The other goals of the ordinance defined by the Los Angeles Apollo Alliance are to:

Found a pipeline to green careers by recruiting disadvantaged workers into the city training programs that can train and connect unemployed and underemployed workers from under-served communities to construction apprenticeship positions on green retrofits and to job placement elsewhere in the public and private sector;

Improve inner city economic development by supporting local minority and women-owned green business development;

Ensure quality green products are being used and purchased locally, encourage local green manufacturing, purchase locally produced green goods that prevent waste and prohibits toxic chemicals that are unhealthy for workers for retrofitting;

Improve public sector career development within the city by hiring city workers from city training programs, and upgrade part time workers to full time.

The ‘Green Building Retrofit Ordinance’ shows how environment and energy policies can stimulate California’s economy.
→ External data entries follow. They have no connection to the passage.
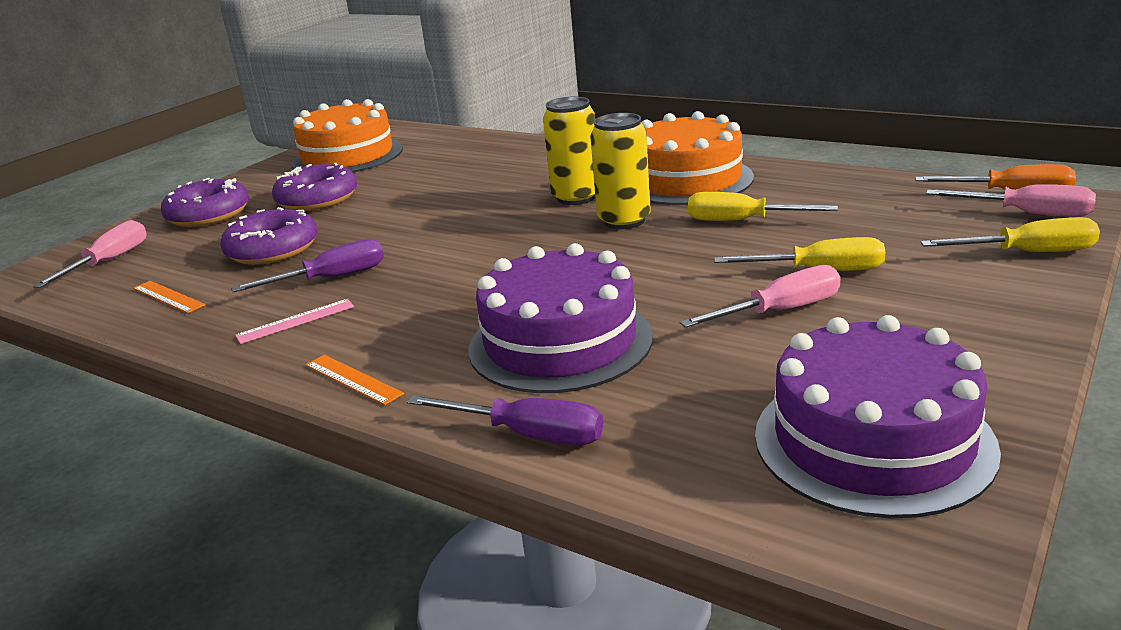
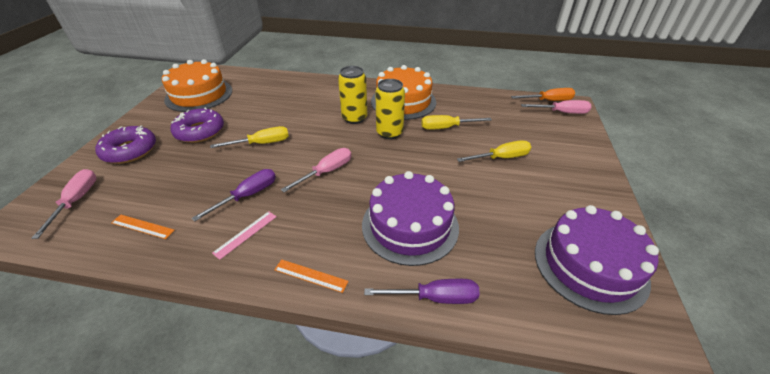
camera: 25 degrees left, 15 degrees up
purple donut [220,207,318,265] -> none
pink screwdriver [680,265,841,328] -> pink screwdriver moved to [281,148,351,192]
yellow screwdriver [920,217,1100,252] -> yellow screwdriver moved to [210,126,289,148]

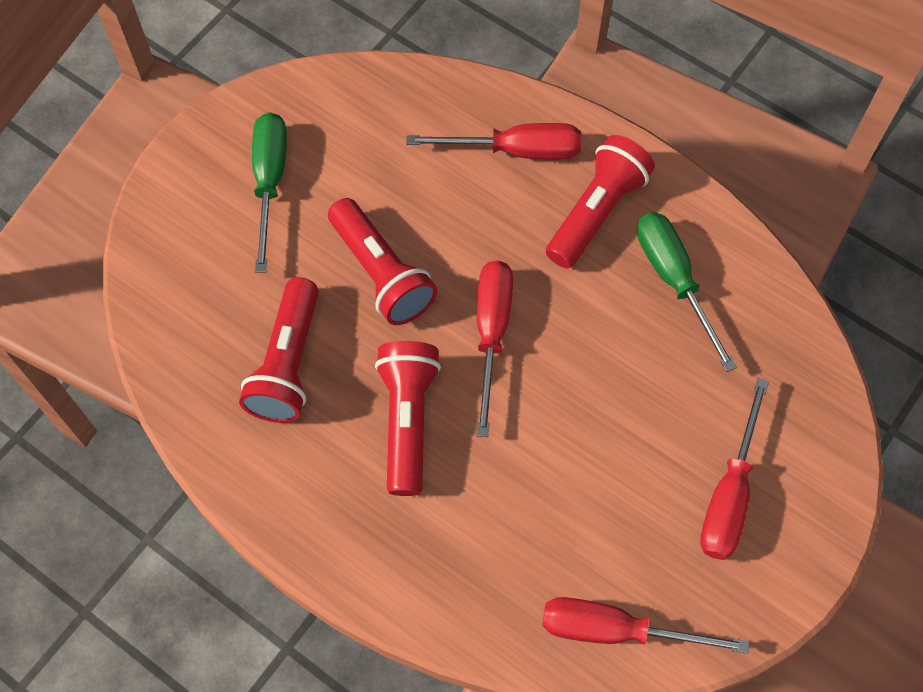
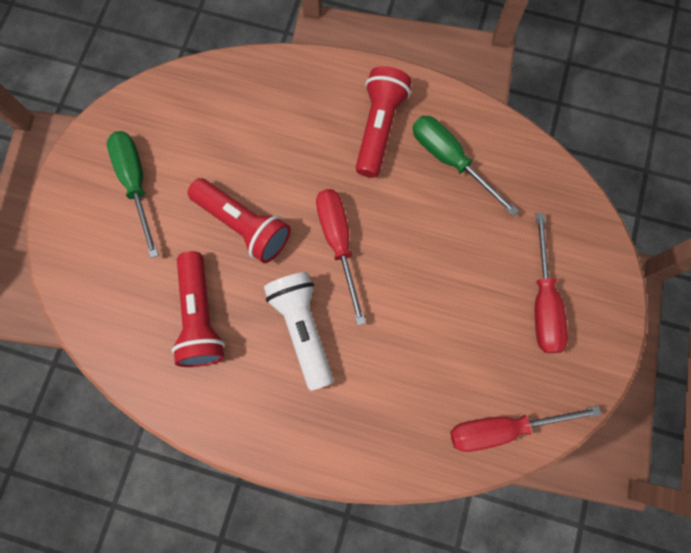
camera: 20 degrees left, 10 degrees up
red flashlight [375,341,441,496] -> white flashlight [264,272,333,391]
red screwdriver [407,123,581,160] -> none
It will put people to work in green jobs, generate revenue for local businesses, save Los Angeles taxpayers up to $6 million in energy costs and cut global warming pollution, Derek Walker, director of the Environmental Defense Fund’s California Climate Initiative, said in a statement supporting the ordinance. Los Angeles is setting an example that cities nationwide can follow.

The retrofit ordinance is new in Los Angeles’ green plans: In addition to striving to be the country’s greenest city, in February 2009, the city has announced a plan to replace all 140,000 of its streetlights with long-lasting, energy efficient LEDs. This move will save $48 million in energy and maintenance costs and cut carbon emissions by 197,000 tons over a seven-year period.

Los Angeles Apollo Alliance is a broad coalition of community, labor and environmental groups. The green building retrofit ordinance is the group’s first initiative.

A report released as the LED lighting overhaul, the Rocky Mountain Institute highlighted the advantages of energy efficiency, in buildings and elsewhere, to the US by improving energy efficiency, the country can reduce electricity use by 30%, and reduce the need for coal-fired power plants by 60%.